Harmony with nature and respect for tradition
In Jeffrey Montgomery’s reflections, beauty is authentic when it is inspired by the forms of nature, perfect in their absolute imperfection. Personal creativity and artistic individuality are not high on the scale of values in Japanese art. This is not because they are despised values, but because each kind of work is first and foremost the result of the artist’s ability to express skills handed down from his ancestors. Skills that have their origin in the mists of time, making the artist feel part of an unbroken history of beauty. Using a Western term, we could call this value by the name of ‘tradition’, also associating with it the sense of a quest that has taught mankind the importance of working in harmony with nature and with a deeply religious respect for the ‘secrets’ of the craft, in order to continue to ultimately make the world a better place. In this sense, the work of art expresses a materiality that, far from being technical, as is generally the case in the Western world, rather brings us back to the idea of an incessant transformation of the world and the feeling of irrepressible nostalgia that this transformation entails.

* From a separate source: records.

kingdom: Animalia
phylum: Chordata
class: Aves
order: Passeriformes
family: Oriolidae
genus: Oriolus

The impermanence of things
The end point of Jeffrey Montgomery’s collecting passion can only be existential in nature. His works do not generate a material accumulation but remain isolated, each one endowed with its own specific identity, as instruments capable of arousing and accompanying a true spiritual journey on the meaning of life. If there is a commonality, it is to be found, beyond the forms, in an ancient value proper to the civilisation that generated them, for which inner peace passes through the acceptance of the fact that nothing is finite, that nothing is perfect and that nothing lasts.
The collector
Jeffrey Montgomery was born in 1937 in California to a Norwegian mother and an English father. At the age of three, he moved with his father to England, where he stayed until the age of fourteen, before returning to his mother who lived in the United States. At the age of nineteen, he began a nomadic life, during which he began collecting Japanese art and folk art. In 1969, he moved permanently to Lugano, where he settled with his life partner and wife Mariangela.